Dans cette guerre larvée, Ankara se retrouve sans l'allié israélien, dont l'aide contre le PKK s'était pourtant révélée utile par le passé, notamment à travers les renseignements qui ont conduit à l'arrestation Abdullah Öcalan. Pire, depuis la rupture avec Ankara, Israël s’est rapproché politiquement du Kurdistan irakien, où le Mossad entraînerait des dissidents iraniens et des rebelles kurdes du PJAK et du MEK. Fin 2011, selon des renseignements turcs, des drones Heron israéliens auraient survolé des unités militaires turques dans les provinces d’Atay et d’Adana. Le PKK se serait basé sur les renseignements collectés pour établir ses camps d’entrainement dans le nord de la Syrie, face à l’Atay, où les forces d'Ankara seraient peu nombreuses.

Dans le cas où la Turquie entrerait directement en guerre contre Damas et affronterait les combattants du Hezbollah libanais et les Pasdarans iraniens qui participent à la répression, l'Arabie Saoudite et le Qatar, autres soutiens de l'armée syrienne libre et adversaires de l'Iran, seraient un maigre substitut à Israël. Car la guerre est une possibilité sérieusement envisagée. Le président Turc Abdullah Gül déclare en avril 2012, devant l’Académie militaire turque, que la dangereuse escalade en Syrie, en Irak et en Iran pourrait se transformer en une guerre régionale pour laquelle la Turquie doit se préparer militairement.


Les deux scénarios de guerre les plus crédibles sont ceux de la mise en place par Ankara d'une zone tampon en territoire syrien, pour faire face à l'afflux de réfugiés, et celui d'une intervention militaire contre la branche syrienne du PKK. Mais les tensions avec l’Iran touchent également la scène politique irakienne.
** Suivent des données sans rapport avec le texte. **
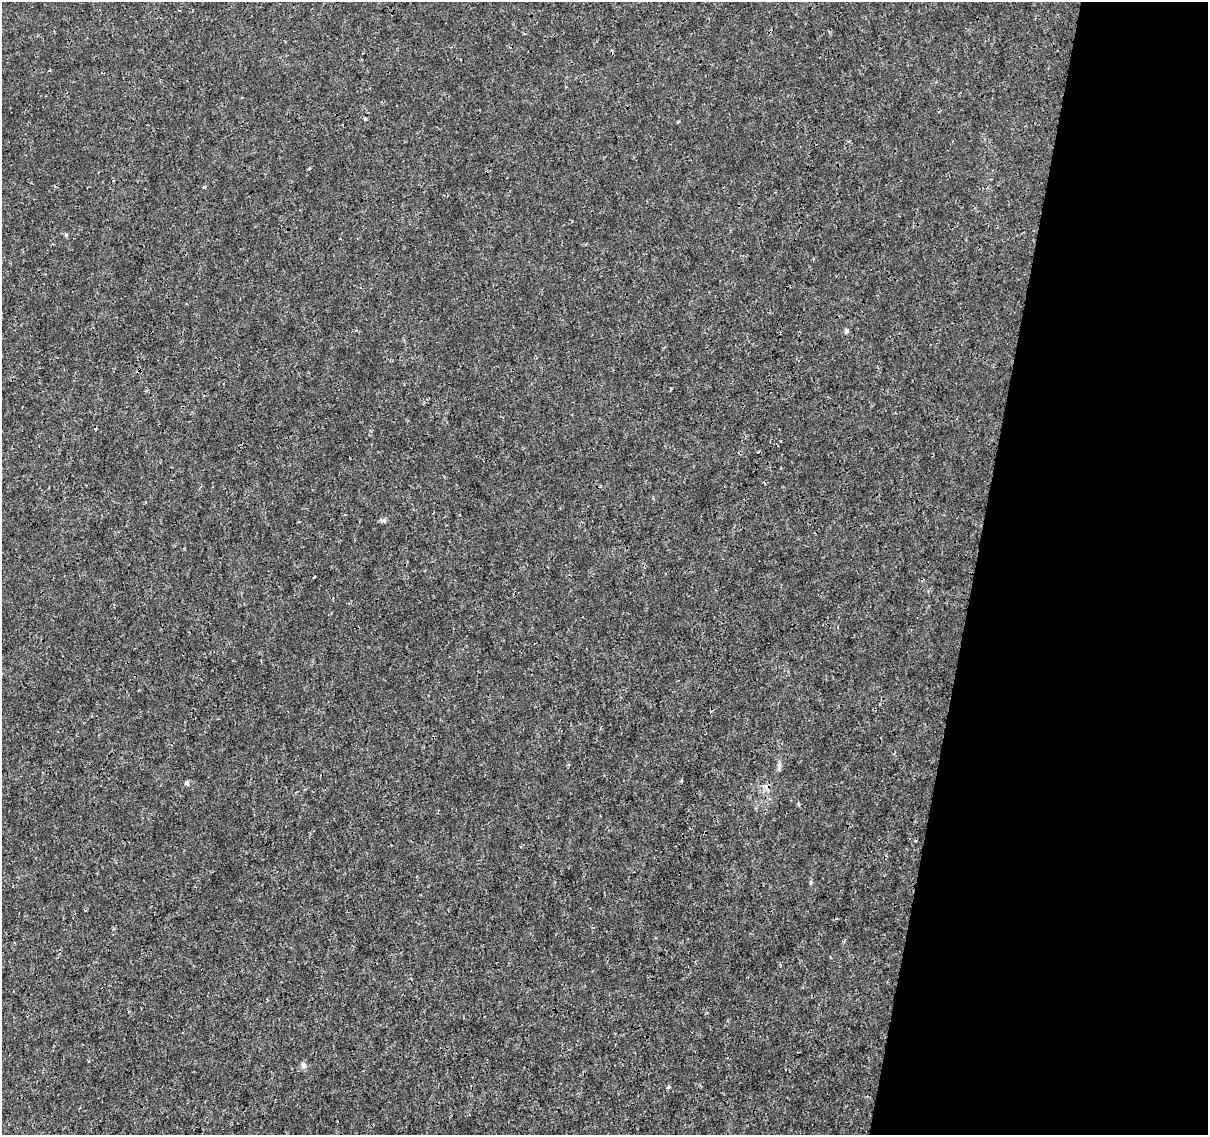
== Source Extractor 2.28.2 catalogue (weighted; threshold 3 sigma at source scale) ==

Ankara et les États arabes sunnites soutiennent la coalition regroupant les intérêts sunnites et kurdes, et qui s’oppose à l’élite chiite qui appuie le premier ministre Nouri al-Maliki. En janvier 2012, Nouri al-Maliki accuse la Turquie d’interférer dans les affaires irakiennes, en soutenant publiquement des figures de l’opposition, et affirme qu’Ankara pourrait être à l’origine d’une guerre civile régionale dont elle ne serait pas épargnée. Le gouvernement irakien s’est particulièrement offusqué des déclarations de soutien apportées par Ankara à Tariq al-Hashemi, ancien vice Président sunnite. Ce dernier a trouvé refuge au Kurdistan irakien après avoir été accusé, fin 2011, d’avoir été à l’origine d’environ 150 assassinats de responsables politiques et judiciaires chiites. Maintenant que l’arbitre américain quitte l’Irak, les intérêts turcs et iraniens se trouvent plus directement confrontés.

La situation stratégique de la Turquie semble devoir se rapprocher de ce qu'elle était dans les années 1990 : un PKK galvanisé, une Syrie et un Irak hostiles, et un Iran menaçant. L’allié israélien en moins, cette fois.